Harnessing social media
Bolsonaro’s supporters call him “Mito”, or “Legend”. But he has inevitably been dubbed “the Trump of the Tropics”. Like Trump, Bolsonaro has capitalised on social media to communicate directly with the public. And his rhetoric “has also shown stark parallels” with the US president. Bolsonaro’s “casual misogyny” (“I would never rape you because you don’t deserve it,” he once told a leftist congresswoman) and his “nostalgia for Brazil’s 1964-85 military rule” have horrified many people in the country, says The Times.
But he has also “galvanised large swathes” of an electorate increasingly disillusioned with a political culture many see as hopelessly corrupt. The “Car Wash” scandal, centring on the former state-owned oil company, Petrobras, has implicated “four former presidents, a third of the lower congressional house and half the senate”. Bolsonaro’s “nemesis” and chief rival, the former president Luiz Inácio Lula da Silva, is currently serving more than 12 years in jail for corruption.
Bolsonaro, 63, and a father of five, presents himself “as an outsider untouched by the corruption claims”, even though he has served seven terms in congress. “I spent 17 years in the Brazilian army. I know what hierarchy and discipline mean,” he observed last year. “Yet there have long been questions surrounding the myths underlying [his] carefully cultivated image,” says the Financial Times. Born in Glicério in São Paulo in 1955 to working-class parents of Italian descent, Bolsonaro claims to have been galvanised by witnessing a shoot-out between police and the prominent leftist guerrilla, Carlos Lamarca, in 1970.
Murky military career
But friends say his later boasts of helping soldiers “track the guerrilla in the nearby jungle” are “rubbish”. He also seems to have landed himself in trouble several times. He was once accused of “irregular conduct” and of being “unfit to be an officer”.

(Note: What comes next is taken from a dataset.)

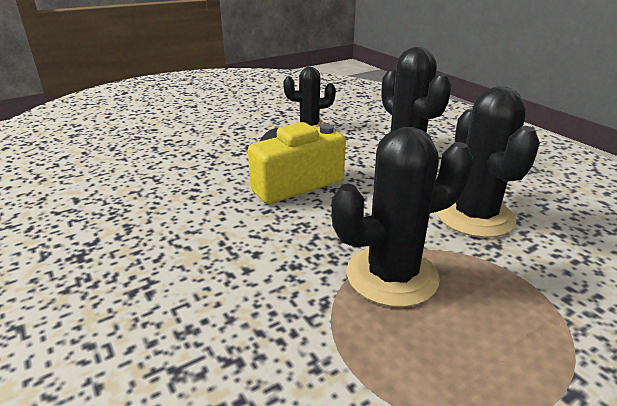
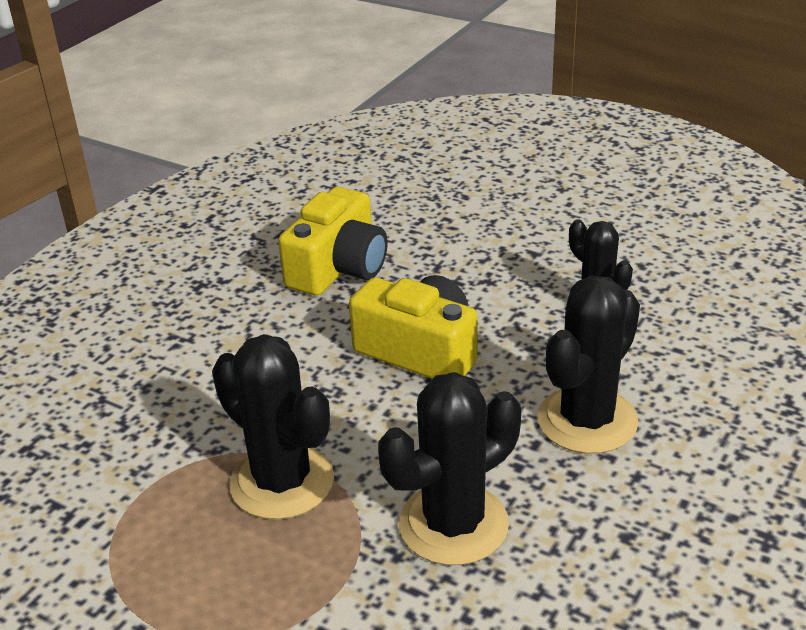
camera: 65 degrees right, 5 degrees up
(161, 187) = (338, 268): none -> yellow camera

Despite once observing that a former president “should face a firing squad for privatising state companies”, Bolsonaro these days paints himself as an “economic liberal”. The markets are optimistic, says Citywire. But at what price, asks Gideon Rachman in the FT. Bolsonaro’s rise “is not just a Brazilian soap opera”, it is an event of global significance: “the latest chapter in an unfolding story about the destruction of liberal norms and the rise of populism”.
Until recently, Brazil was seen “as a model of a nation” that had successfully “left the dark days of authoritarianism behind it”. Bolsonaro’s probable elevation to “the growing club of strongman leaders” is further evidence “we are entering a new and darker phase of world history”.